Pros Of Dotwork Tattoos
One of the biggest pros of dotwork tattoos to a lot of people is that it tends to hurt less.
“The soft shading and light dotting are actually considered to be one of the least painful tattoo techniques…What most people mention when describing a dotwork tattoo is that the pain is very localized. Meaning, you feel it where the dot is being done, whereas, with regular tattoos, the pain will usually radiate throughout the area,”Authority Tattoo
Of course, another huge factor when it comes to tattoo pain is where you get your tattoo. Areas with thin skin and not a lot of muscle and fat (ribs, ankle, spin, hips) tend to be more painful tattoo placements compared to the forearm and bicep, for example.
Dotwork Works Well With Sacred Geometry Tattoos
Sacred geometry is the study of the underlying patterns that are found in nature, and makes for incredible inspiration for body art.

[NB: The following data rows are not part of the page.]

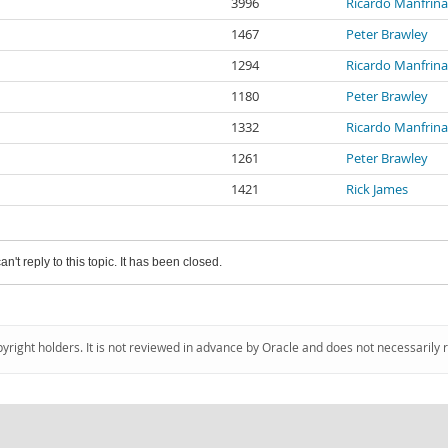
3996
Ricardo Manfrin
1467
Peter Brawley
1294
Ricardo Manfrin
1180
Peter Brawley
1332
Ricardo Manfrin
1261
Peter Brawley
1421
Rick James
an't reply to this topic. It has been closed.
pyright holders. It is not reviewed in advance by Oracle and does not necessarily 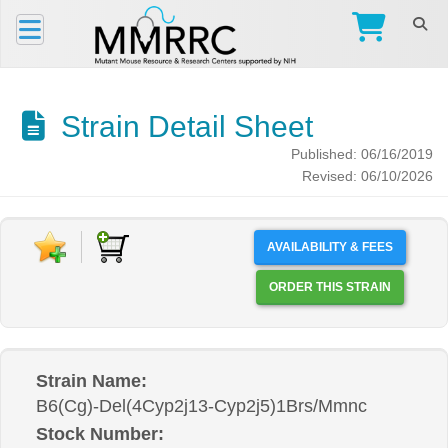
Strain Detail Sheet
Published: 06/16/2019
Revised: 06/10/2026
AVAILABILITY & FEES
ORDER THIS STRAIN
Strain Name:
B6(Cg)-Del(4Cyp2j13-Cyp2j5)1Brs/Mmnc
Stock Number: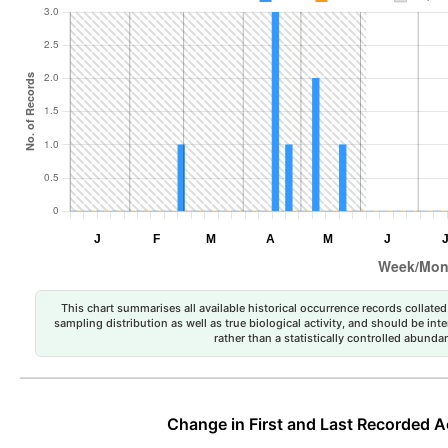
This chart summarises all available historical occurrence records collated 
sampling distribution as well as true biological activity, and should be int
rather than a statistically controlled abun
Change in First and Last Recorded A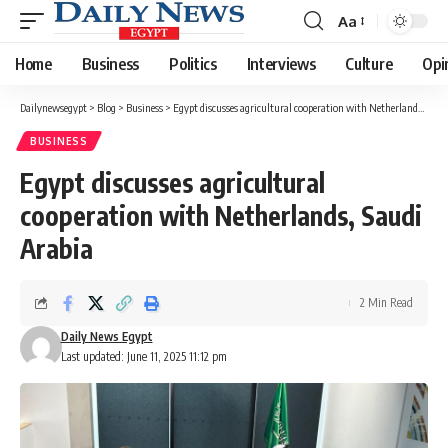
Aa
Font
Resizer
Home
Business
Politics
Interviews
Culture
Opi
Dailynewsegypt
>
Blog
>
Business
>
Egypt discusses agricultural cooperation with Netherlands, Saudi Arabia
BUSINESS
Egypt discusses agricultural
cooperation with Netherlands, Saudi
Arabia
2 Min Read
Daily News Egypt
Last updated: June 11, 2025 11:12 pm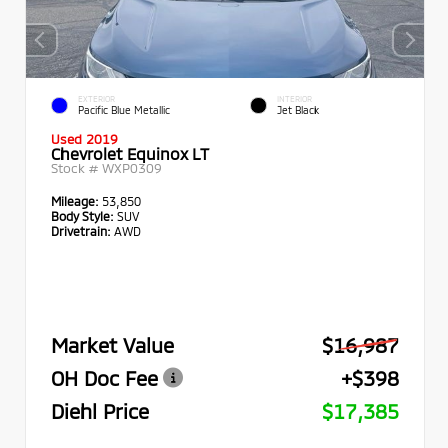
EXTERIOR
INTERIOR
Pacific Blue Metallic
Jet Black
Used 2019
Chevrolet Equinox LT
Stock #
WXP0309
Mileage:
53,850
Body Style:
SUV
Drivetrain:
AWD
Market Value
$16,987
OH Doc Fee
+$398
Diehl Price
$17,385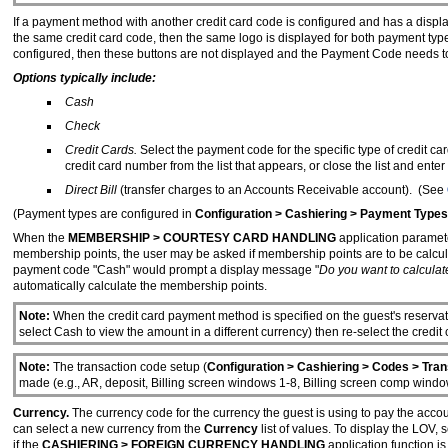
If a payment method with another credit card code is configured and has a display
the same credit card code, then the same logo is displayed for both payment typ
configured, then these buttons are not displayed and the Payment Code needs to
Options typically include:
Cash
Check
Credit Cards.
Select the payment code for the specific type of credit ca
credit card number from the list that appears, or close the list and enter
Direct Bill
(transfer charges to an Accounts Receivable account). (See
(Payment types are configured in
Configuration > Cashiering > Payment Types
When the
MEMBERSHIP > COURTESY CARD HANDLING
application paramete
membership points, the user may be asked if membership points are to be calcu
payment code "Cash" would prompt a display message "
Do you want to calculat
automatically calculate the membership points.
Note:
When the credit card payment method is specified on the guest's reservat
select Cash to view the amount in a different currency) then re-select the credit
Note:
The transaction code setup (
Configuration > Cashiering > Codes > Tra
made (e.g., AR, deposit, Billing screen windows 1-8, Billing screen comp window
Currency.
The currency code for the currency the guest is using to pay the accoun
can select a new currency from the
Currency
list of values. To display the LOV,
if the
CASHIERING > FOREIGN CURRENCY HANDLING
application function is 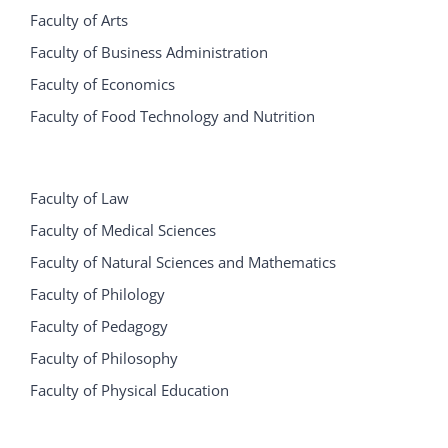
Faculty of Arts
Faculty of Business Administration
Faculty of Economics
Faculty of Food Technology and Nutrition
Faculty of Law
Faculty of Medical Sciences
Faculty of Natural Sciences and Mathematics
Faculty of Philology
Faculty of Pedagogy
Faculty of Philosophy
Faculty of Physical Education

Sacred geometry tattoos, such as mandalas, are particularly eye-catching in the dotwork style, as Vivid Ink Tattoos explains,
“Dotwork can be applied to construct intricate patterns, shading, or entire motives. Often it is used to make ornate mandalas or repetitive symbols known as sacred geometry. The latter is usually made up by the ‘flower of life’ symbol, chambered nautilus cells or mathematical patterns, and it lends itself very well to the meditative repetition of dotworking.”
For more about Geometric Tattoos, click here.
Cons Of Dotwork Tattoos
They Take More Time
Dotwork tattoos can take longer to do compared with tattoos that are made up with large blocks of color and solid lines. This is because the dotwork tattoo artist needs to make a ton of tiny dots to create the image – way more time consuming compared to just doing straight lines or full shadings.
This can get uncomfortable. Even if the process isn’t that painful, you should still ask for breaks if the discomfort gets too much. You don’t want squirming to interfere with the process.
One of the biggest factors that contributes to the cost of a tattoo is time. The longer a tattoo takes, the more it will cost. So, dotwork tattoos can be more on the expensive side of the scale.
Another piece of the tattoo monetary puzzle is the detail involved in your design – the more intricate, the more it will probably cost.
When it comes to the longevity of your tattoo, so much depends on how you look after your new ink. Dotwork tattoo aftercare is the same as most other tattoo styles: Don’t scratch your fresh tattoo, wash it regularly (and wash your hands before touching your tattoo), keep it out of the sun, and moisturize it often.
One of the best things you can do when getting a tattoo is to choose a tattoo artist that is skilled in the style you want. Dotwork tattoos require immense patience and attention to detail. Take your time, look through portfolios, and go with a tattoo artist who has dotwork experience.